Speaking of the Studio Ghibli license, Justin said that they did have an Ansin print lined up for the Studio Ghibli retrospective at the Drafthouse. The print contained all the Ghibli characters lined up at the airport waiting for a plane going to New York. The studio rejected the print because they said it was disrespectful – none of the characters would ever do such a thing. But seriously, how cool would an Ansin Ghibli print have been?

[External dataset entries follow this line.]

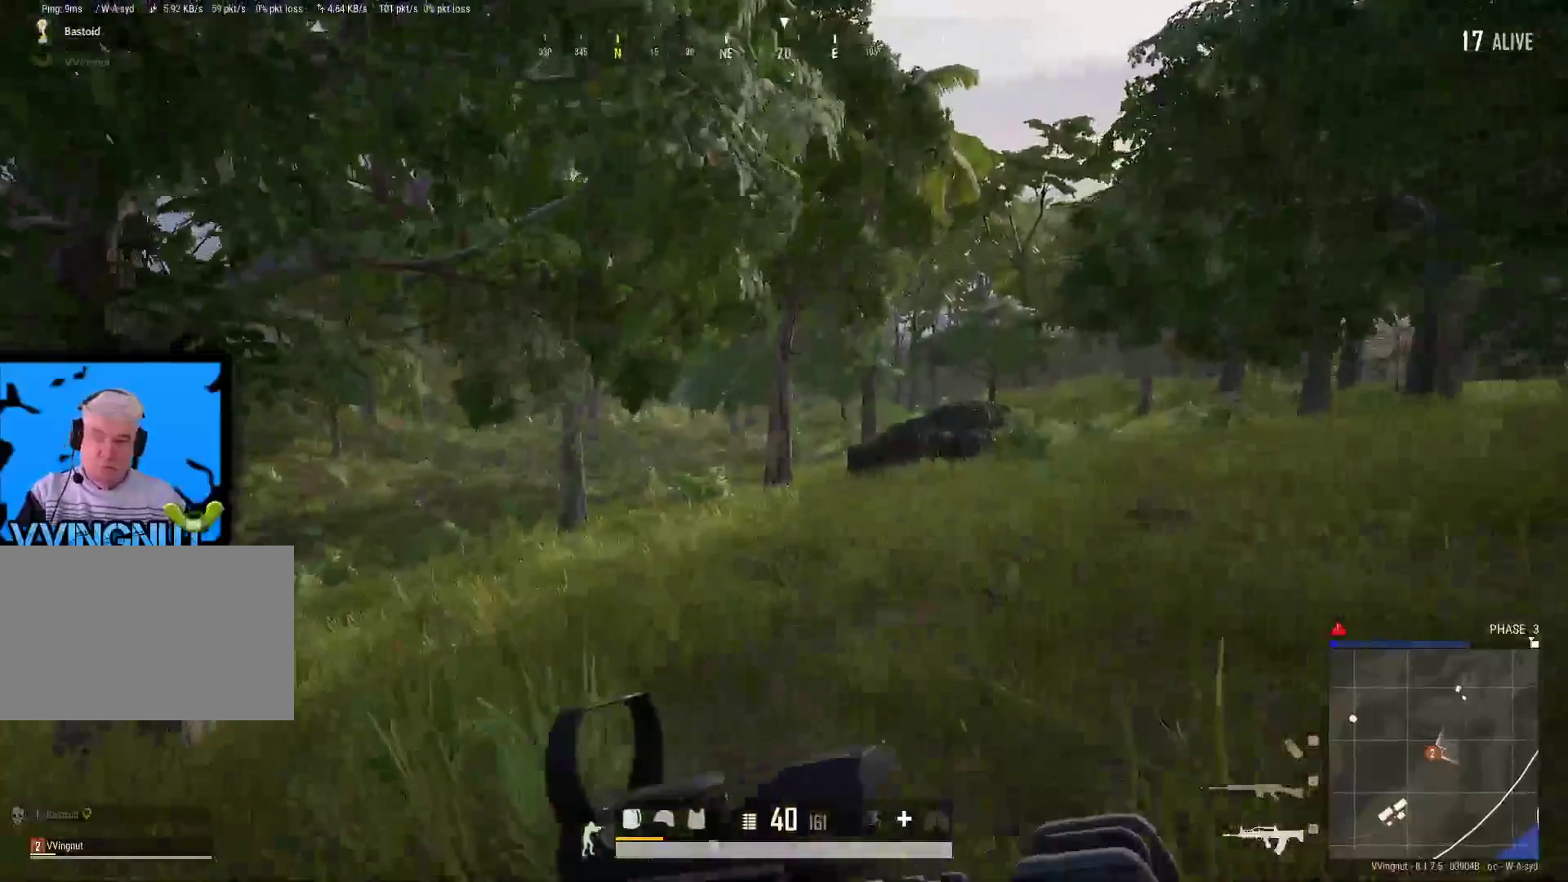
{"keys": ["d", "shift", "w"], "mouse": [], "mouse_move": "still", "events": [[333, "a", "up"], [383, "d", "down"]]}
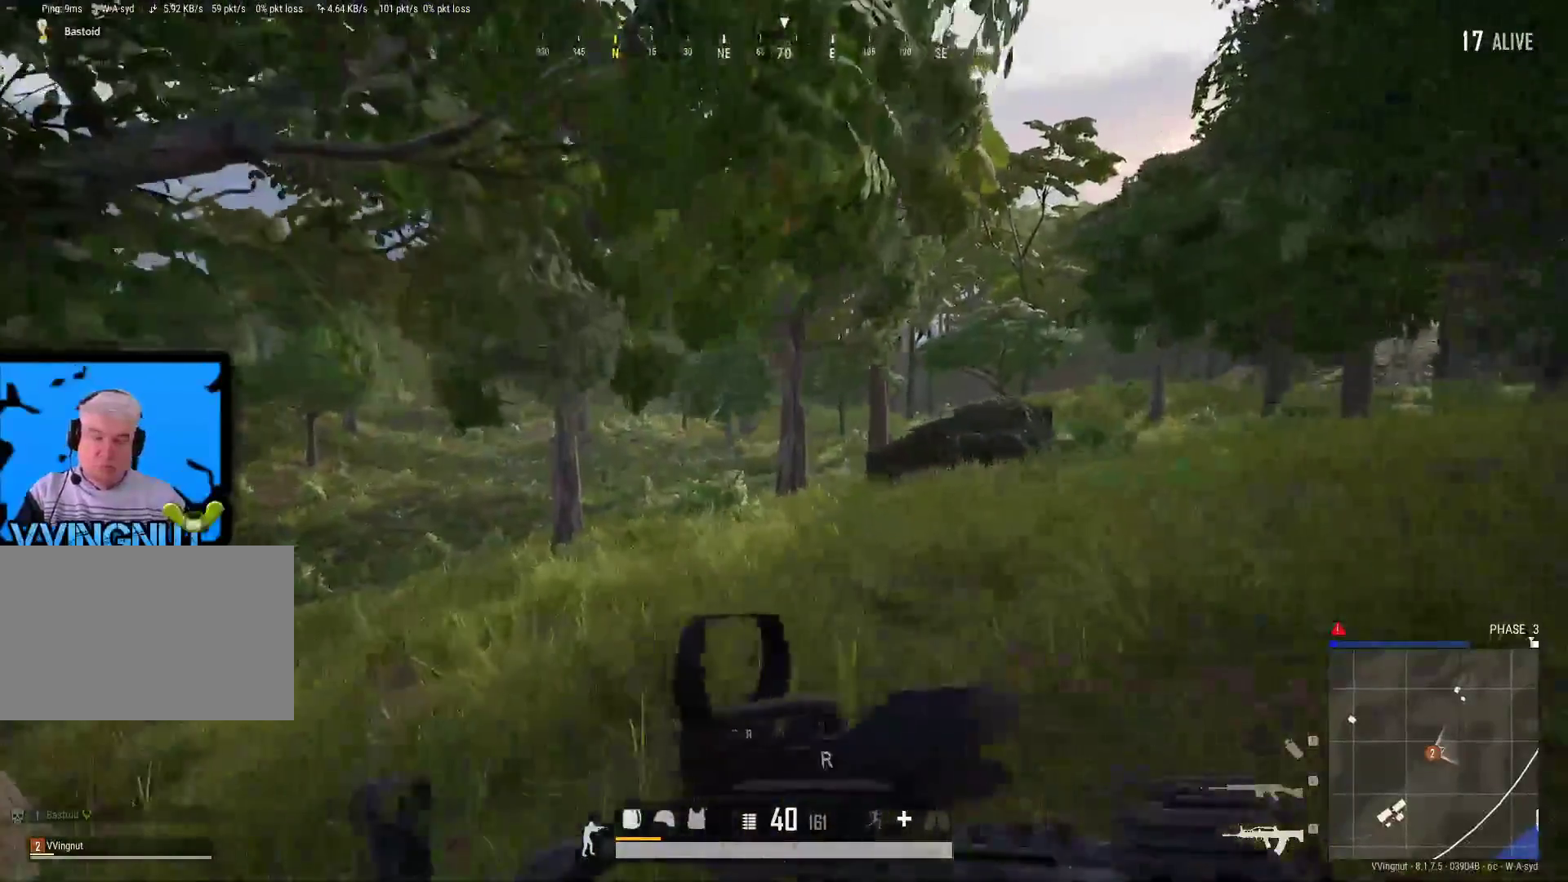
{"keys": ["d", "shift", "w"], "mouse": [], "mouse_move": "left", "events": []}
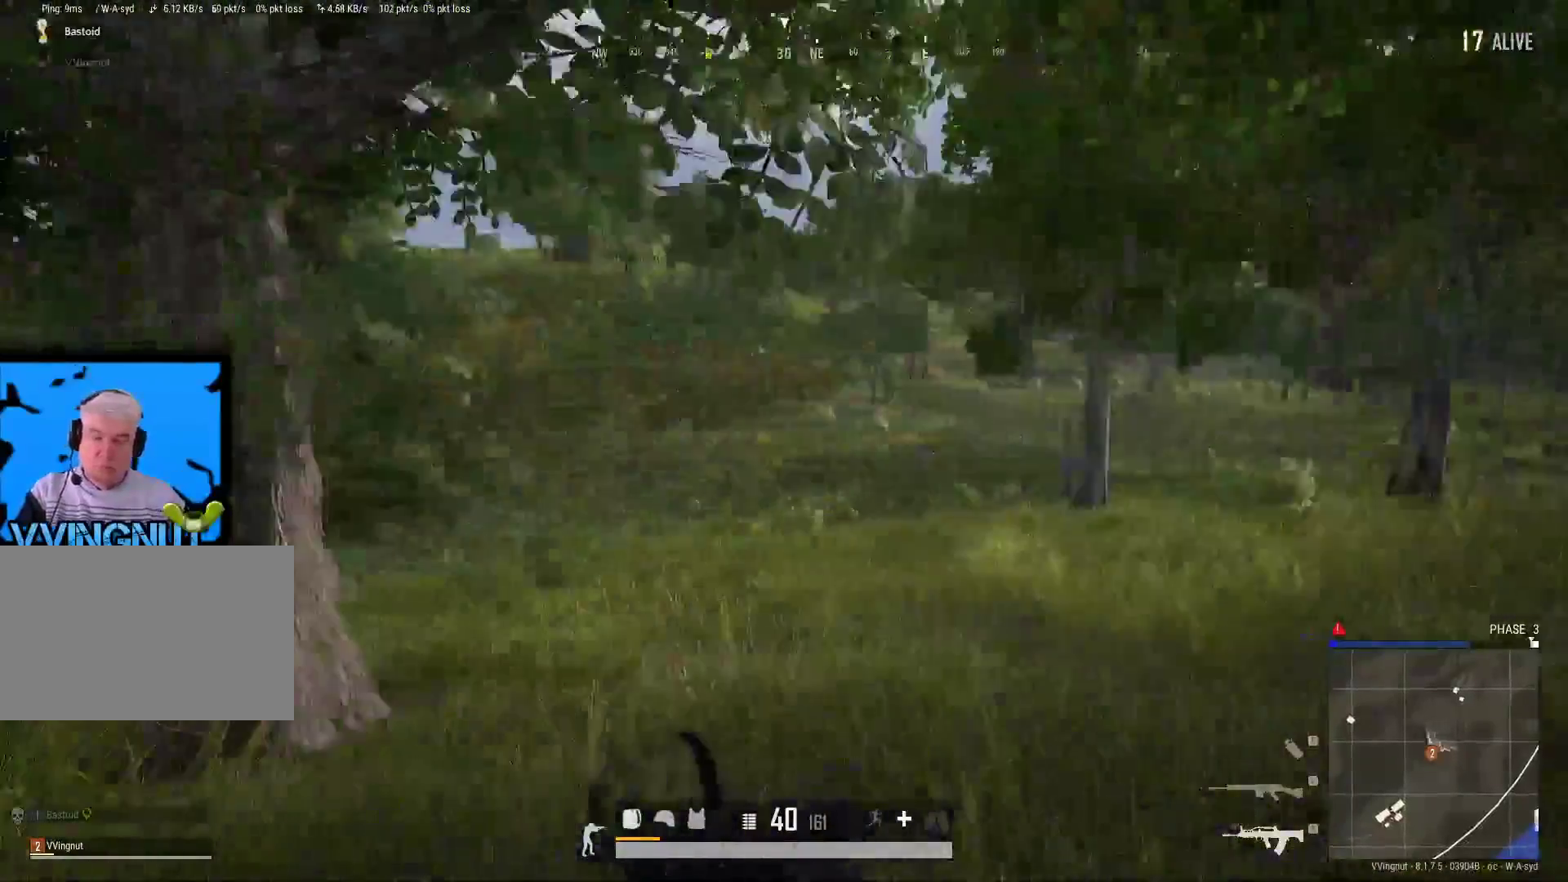
{"keys": ["d", "shift", "w"], "mouse": [], "mouse_move": "right", "events": []}
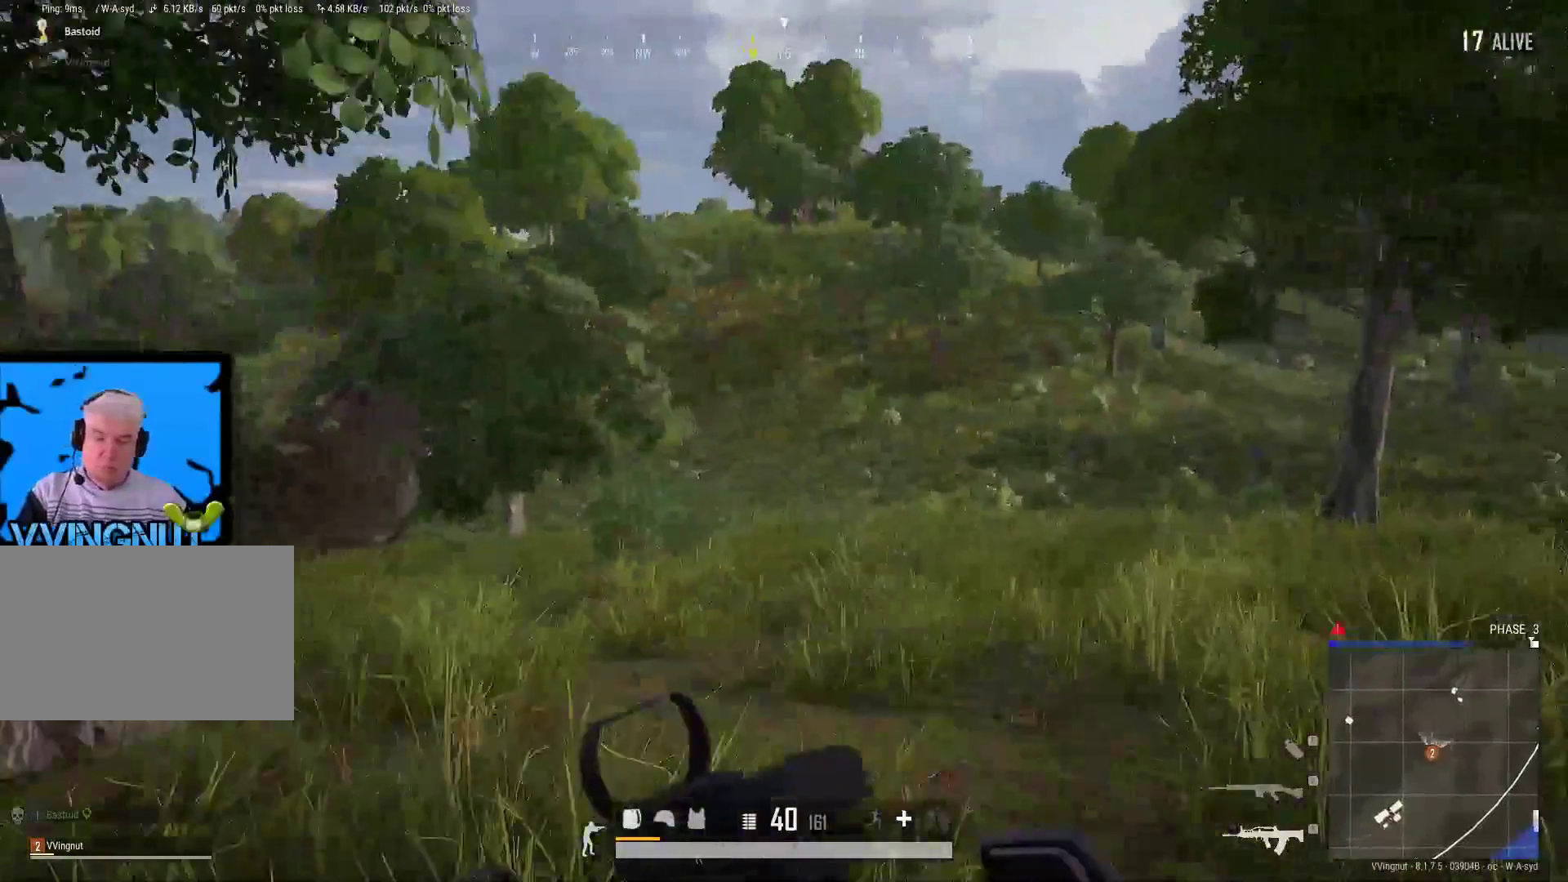
{"keys": ["a", "shift", "w"], "mouse": [], "mouse_move": "still", "events": [[17, "a", "down"], [50, "d", "up"]]}
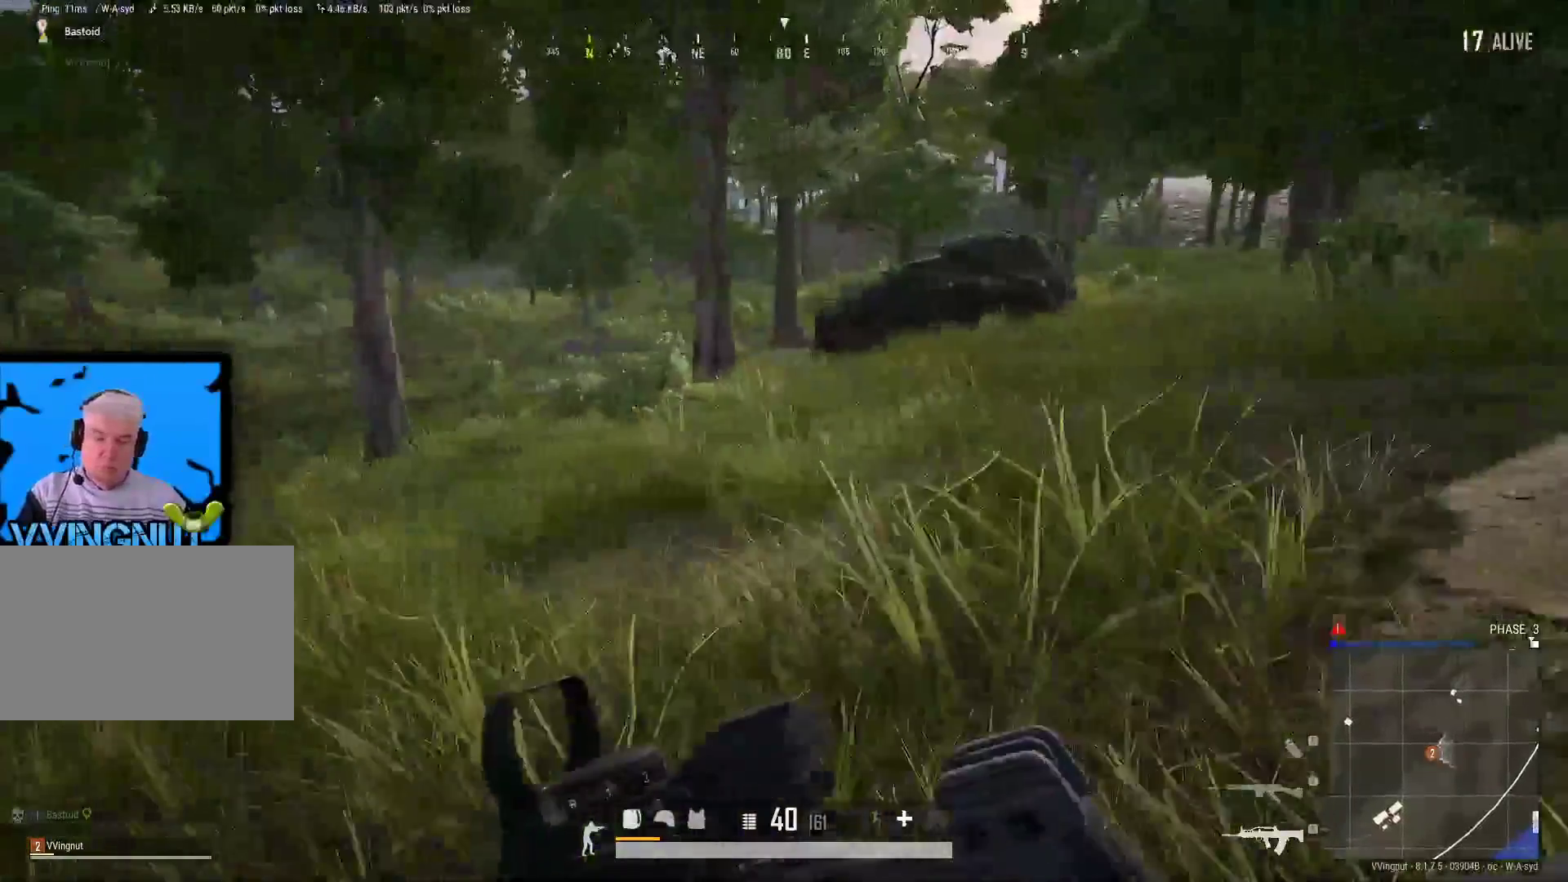
{"keys": ["a", "shift", "w"], "mouse": [], "mouse_move": "still", "events": [[217, "space", "down"], [350, "space", "up"]]}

Akiko's Funny Games Poster
The next to last portion of the panel allowed each person to talk about his or her favorite movie poster he/she has done. Akiko’s favorite was the hand-painted Funny Games poster. She talked about how she fought with the studios to keep the image simple and not “Hollywood-ized” with blood, etc. Sam Smith’s favorite was one he did real quick of Before Sunrise and After Sunset. He said it didn’t take him that long to do, but it was something that came out perfect. Justin Erickson’s favorite was his The Burning poster. He said the movie wasn’t all that great after all, but he
wanted to capture the ’80s slasher boom poster style (side note: this is my favorite PCC poster as well). Finally, Justin Ishmael talked about the Horkey/Vania Dracula poster. He said if it didn’t have the text or anything, he would bet it could go in some kind of high end gallery, and people could talk about how brilliant it is.

The final portion of the panel allowed for each participant to talk about a favorite movie poster in general. Akiko’s favorite was a Japan sheet for Apocalypse Now; Justin Erickson’s was Nightmare on Elm Street; Sam’s was a movie poster with some lipstick on it (I am afraid I did not hear the name of the movie as I was distracted by 30+ people coming in for the next panel); and Justin Ishmael’s was completely opposite of everyone else’s and was some crazy Alligator movie poster that looked like a kid’s movie but was not.

Overall, the event was entertaining in that I got to learn about art from the business perspective. I think the take-home lesson from this panel was that you need some thick skin in the art world – a lot of stuff is going to get rejected.